====== AVAILABLE RECORDS

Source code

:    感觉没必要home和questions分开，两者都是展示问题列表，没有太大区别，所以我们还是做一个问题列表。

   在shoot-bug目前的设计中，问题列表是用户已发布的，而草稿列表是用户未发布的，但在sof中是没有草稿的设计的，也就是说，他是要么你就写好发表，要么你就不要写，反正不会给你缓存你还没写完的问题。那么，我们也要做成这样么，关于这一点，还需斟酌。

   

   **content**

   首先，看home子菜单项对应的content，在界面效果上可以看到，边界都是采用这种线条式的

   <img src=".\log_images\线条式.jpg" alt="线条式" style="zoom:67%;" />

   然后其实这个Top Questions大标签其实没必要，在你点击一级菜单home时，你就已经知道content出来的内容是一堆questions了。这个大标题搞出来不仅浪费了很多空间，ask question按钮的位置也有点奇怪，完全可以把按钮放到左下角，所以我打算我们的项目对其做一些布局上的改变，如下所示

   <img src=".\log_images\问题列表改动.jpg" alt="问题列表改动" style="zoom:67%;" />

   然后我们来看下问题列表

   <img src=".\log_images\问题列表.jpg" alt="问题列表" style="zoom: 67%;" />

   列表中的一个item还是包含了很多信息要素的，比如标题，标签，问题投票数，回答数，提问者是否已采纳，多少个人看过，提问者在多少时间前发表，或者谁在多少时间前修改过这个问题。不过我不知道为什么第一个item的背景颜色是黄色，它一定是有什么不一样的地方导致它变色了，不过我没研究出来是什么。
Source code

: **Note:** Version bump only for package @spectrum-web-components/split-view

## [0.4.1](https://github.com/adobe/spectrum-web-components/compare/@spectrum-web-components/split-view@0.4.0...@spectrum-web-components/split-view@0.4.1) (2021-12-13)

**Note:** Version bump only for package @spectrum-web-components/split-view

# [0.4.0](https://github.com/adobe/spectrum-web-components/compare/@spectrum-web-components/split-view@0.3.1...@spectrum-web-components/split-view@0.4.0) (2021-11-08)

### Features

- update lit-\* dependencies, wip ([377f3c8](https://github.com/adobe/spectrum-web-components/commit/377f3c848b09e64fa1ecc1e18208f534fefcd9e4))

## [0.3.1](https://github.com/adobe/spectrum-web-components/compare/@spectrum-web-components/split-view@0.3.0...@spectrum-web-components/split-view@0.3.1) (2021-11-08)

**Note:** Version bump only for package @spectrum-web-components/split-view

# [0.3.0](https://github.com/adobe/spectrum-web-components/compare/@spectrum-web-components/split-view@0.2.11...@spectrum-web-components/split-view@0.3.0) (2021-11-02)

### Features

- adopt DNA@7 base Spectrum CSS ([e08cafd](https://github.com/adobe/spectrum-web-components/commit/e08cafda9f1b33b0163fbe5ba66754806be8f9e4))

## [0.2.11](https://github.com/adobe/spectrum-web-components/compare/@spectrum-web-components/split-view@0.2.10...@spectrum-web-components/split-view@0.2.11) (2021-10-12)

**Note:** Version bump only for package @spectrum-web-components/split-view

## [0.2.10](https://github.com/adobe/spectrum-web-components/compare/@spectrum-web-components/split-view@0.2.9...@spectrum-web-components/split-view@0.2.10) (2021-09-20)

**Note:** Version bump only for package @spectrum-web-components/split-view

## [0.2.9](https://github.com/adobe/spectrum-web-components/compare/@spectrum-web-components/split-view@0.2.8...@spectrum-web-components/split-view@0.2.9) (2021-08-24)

============

# WHAT IS NEEDED
Reproduce without alteration the lines that run from the start of the entries through the line containing "首先，看home子菜单项对应", including both ends.

# RESPONSE TO THIS TASK
Source code

:    感觉没必要home和questions分开，两者都是展示问题列表，没有太大区别，所以我们还是做一个问题列表。

   在shoot-bug目前的设计中，问题列表是用户已发布的，而草稿列表是用户未发布的，但在sof中是没有草稿的设计的，也就是说，他是要么你就写好发表，要么你就不要写，反正不会给你缓存你还没写完的问题。那么，我们也要做成这样么，关于这一点，还需斟酌。

   

   **content**

   首先，看home子菜单项对应的content，在界面效果上可以看到，边界都是采用这种线条式的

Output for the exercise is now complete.